◆ **WHAT NEEDS TO BE DONE**:
If a line in the data has the string "APERTURE", please show it.
***** MATERIAL FOR THIS TASK *****
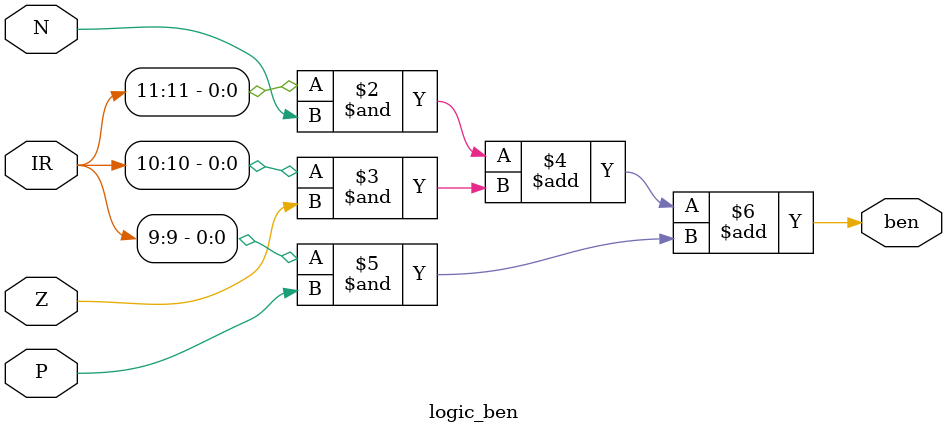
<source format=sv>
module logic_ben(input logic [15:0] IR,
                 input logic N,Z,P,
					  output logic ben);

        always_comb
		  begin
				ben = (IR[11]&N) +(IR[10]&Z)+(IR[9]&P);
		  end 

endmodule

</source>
*****
***** MATERIAL FOR THIS TASK *****
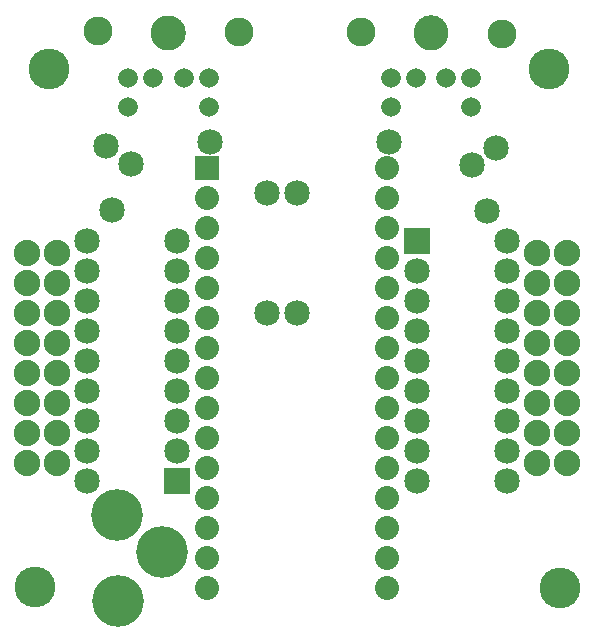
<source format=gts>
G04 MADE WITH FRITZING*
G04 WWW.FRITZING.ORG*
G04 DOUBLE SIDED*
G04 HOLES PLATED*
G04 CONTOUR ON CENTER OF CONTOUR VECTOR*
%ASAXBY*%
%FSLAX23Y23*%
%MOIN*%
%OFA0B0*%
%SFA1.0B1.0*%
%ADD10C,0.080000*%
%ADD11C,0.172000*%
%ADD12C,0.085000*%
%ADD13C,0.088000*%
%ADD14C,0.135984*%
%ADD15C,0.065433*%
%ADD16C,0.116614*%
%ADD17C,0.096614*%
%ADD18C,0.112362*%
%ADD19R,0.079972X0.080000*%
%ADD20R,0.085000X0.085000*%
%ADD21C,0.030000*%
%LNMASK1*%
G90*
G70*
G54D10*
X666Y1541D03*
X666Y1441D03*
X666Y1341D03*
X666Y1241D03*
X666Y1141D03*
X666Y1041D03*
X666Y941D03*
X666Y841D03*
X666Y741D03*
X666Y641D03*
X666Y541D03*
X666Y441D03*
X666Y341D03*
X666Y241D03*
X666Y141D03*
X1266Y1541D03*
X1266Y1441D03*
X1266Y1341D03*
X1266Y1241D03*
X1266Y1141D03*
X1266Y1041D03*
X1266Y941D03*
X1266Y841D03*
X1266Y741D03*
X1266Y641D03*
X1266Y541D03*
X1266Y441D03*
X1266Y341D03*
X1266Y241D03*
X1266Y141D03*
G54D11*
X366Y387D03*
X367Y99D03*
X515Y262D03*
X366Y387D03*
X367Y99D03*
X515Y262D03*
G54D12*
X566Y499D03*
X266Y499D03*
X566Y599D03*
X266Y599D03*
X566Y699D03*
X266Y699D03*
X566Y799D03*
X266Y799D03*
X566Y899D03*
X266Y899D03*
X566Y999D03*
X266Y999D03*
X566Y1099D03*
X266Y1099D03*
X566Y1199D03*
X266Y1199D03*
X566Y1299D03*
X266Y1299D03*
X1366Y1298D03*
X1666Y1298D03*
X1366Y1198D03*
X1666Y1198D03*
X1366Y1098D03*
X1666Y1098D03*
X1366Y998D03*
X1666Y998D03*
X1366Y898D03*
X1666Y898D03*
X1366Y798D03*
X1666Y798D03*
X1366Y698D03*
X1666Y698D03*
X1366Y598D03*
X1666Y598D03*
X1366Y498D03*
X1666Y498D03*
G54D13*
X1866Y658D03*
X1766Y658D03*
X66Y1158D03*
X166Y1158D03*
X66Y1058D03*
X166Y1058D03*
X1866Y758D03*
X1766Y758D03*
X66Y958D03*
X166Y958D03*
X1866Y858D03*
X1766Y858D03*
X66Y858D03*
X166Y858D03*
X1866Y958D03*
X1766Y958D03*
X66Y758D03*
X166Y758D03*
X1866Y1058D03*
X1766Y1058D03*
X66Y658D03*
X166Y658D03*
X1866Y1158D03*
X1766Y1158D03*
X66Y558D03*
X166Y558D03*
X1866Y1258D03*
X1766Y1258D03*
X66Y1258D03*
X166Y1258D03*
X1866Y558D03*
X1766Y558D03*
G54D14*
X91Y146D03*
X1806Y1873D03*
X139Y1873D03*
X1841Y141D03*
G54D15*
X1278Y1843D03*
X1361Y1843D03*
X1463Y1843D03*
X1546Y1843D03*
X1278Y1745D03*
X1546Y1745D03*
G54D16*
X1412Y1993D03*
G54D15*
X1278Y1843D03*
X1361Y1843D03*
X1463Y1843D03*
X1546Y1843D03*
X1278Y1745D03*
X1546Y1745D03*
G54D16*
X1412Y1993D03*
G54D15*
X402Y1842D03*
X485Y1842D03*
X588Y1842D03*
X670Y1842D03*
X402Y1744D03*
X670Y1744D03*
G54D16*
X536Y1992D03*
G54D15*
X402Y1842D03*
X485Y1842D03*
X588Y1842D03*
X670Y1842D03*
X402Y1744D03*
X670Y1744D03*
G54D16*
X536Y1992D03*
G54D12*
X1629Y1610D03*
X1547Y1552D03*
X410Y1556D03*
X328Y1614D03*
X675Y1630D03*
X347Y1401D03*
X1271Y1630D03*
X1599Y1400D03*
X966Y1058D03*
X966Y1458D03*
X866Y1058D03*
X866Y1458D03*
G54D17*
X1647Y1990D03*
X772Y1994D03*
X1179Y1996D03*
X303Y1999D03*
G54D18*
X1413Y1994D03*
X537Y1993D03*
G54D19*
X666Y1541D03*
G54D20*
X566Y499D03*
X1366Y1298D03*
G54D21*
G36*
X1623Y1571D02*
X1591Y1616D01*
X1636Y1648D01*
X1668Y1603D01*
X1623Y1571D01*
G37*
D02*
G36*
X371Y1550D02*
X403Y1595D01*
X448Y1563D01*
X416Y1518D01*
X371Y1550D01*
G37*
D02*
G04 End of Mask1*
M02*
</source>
*****
***** MATERIAL FOR THIS TASK *****
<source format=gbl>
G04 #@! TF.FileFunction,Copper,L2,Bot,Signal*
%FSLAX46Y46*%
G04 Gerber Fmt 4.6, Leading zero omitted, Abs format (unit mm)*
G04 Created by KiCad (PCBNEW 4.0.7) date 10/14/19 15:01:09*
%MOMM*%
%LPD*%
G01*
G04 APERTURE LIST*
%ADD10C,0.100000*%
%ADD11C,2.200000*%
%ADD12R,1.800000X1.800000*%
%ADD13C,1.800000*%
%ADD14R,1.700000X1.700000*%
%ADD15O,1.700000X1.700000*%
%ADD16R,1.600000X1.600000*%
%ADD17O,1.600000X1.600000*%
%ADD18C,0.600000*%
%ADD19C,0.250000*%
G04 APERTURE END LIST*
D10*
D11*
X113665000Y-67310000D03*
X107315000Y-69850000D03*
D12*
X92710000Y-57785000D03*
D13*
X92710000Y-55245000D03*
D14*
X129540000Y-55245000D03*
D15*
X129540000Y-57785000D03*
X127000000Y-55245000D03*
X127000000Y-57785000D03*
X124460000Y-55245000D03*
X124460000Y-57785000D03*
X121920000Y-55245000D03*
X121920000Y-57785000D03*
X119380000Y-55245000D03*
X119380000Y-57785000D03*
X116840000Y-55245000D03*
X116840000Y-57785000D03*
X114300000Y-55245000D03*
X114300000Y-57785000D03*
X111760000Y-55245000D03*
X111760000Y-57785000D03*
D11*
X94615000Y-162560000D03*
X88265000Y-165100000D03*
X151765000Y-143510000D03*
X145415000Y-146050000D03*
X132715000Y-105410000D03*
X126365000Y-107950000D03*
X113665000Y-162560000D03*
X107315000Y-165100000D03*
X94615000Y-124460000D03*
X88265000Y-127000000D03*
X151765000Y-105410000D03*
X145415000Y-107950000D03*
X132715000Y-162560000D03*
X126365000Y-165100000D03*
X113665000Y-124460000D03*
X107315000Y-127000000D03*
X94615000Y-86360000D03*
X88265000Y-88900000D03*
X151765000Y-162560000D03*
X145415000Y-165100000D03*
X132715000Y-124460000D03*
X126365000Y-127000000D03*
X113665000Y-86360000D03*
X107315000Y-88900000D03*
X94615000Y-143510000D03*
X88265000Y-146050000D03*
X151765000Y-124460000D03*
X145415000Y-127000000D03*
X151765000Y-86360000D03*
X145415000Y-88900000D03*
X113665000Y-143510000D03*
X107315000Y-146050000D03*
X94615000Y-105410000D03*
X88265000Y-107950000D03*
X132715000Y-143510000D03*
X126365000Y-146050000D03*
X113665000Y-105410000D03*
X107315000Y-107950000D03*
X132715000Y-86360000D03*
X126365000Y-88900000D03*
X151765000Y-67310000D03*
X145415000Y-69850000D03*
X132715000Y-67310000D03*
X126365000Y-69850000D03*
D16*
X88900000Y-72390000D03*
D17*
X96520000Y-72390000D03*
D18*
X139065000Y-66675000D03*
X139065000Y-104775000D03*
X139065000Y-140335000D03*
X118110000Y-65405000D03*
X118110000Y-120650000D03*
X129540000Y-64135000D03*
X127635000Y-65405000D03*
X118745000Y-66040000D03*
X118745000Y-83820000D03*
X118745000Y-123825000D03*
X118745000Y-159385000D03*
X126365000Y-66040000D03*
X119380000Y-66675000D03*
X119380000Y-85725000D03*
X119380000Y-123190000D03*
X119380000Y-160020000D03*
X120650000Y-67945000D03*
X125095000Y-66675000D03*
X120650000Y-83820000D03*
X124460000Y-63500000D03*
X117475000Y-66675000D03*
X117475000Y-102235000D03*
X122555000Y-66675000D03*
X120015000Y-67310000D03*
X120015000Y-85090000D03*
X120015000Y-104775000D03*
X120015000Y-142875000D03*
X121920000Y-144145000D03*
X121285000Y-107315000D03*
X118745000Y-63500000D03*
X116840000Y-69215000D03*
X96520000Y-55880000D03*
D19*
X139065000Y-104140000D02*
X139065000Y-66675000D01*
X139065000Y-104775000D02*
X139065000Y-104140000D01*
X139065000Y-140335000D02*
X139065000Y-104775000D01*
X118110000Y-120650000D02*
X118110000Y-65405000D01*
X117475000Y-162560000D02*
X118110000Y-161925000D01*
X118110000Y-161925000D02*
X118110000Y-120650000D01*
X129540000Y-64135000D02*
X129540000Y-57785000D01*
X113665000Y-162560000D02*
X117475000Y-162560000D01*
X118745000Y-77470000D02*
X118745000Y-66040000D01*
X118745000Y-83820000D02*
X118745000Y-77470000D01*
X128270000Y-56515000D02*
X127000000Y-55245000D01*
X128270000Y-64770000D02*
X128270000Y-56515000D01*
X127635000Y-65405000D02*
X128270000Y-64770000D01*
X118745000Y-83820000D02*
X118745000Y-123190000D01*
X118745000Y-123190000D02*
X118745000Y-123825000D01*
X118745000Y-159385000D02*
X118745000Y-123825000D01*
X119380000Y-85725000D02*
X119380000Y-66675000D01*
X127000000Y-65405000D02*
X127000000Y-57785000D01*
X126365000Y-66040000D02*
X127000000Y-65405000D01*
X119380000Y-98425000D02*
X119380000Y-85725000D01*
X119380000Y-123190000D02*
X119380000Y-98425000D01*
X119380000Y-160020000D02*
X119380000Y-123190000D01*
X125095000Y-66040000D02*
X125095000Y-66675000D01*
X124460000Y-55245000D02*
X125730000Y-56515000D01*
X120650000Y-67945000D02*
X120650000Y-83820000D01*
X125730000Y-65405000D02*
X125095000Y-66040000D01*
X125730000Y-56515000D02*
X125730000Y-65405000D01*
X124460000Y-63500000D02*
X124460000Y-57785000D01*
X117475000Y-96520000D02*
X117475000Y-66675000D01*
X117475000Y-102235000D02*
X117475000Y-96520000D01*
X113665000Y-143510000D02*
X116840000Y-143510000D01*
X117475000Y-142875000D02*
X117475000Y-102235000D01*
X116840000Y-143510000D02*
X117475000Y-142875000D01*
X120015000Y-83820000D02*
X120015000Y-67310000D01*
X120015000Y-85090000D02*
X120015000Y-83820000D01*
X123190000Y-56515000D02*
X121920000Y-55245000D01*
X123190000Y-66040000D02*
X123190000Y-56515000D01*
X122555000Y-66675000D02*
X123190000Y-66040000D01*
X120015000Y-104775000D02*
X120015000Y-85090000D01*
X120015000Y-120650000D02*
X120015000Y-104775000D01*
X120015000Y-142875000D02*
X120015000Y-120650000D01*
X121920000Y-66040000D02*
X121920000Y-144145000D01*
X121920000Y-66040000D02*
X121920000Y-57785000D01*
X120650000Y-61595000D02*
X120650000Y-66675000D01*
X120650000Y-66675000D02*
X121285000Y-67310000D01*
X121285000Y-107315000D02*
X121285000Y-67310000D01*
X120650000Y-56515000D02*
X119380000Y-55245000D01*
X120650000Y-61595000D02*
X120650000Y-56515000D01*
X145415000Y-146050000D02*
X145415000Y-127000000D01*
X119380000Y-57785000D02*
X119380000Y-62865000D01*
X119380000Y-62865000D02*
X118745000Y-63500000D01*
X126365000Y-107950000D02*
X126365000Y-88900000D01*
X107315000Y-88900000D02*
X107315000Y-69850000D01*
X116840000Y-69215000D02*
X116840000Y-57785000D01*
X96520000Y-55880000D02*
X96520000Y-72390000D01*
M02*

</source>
*****
◆ **WRITTEN ANSWER**:
G04 APERTURE LIST*
G04 APERTURE END LIST*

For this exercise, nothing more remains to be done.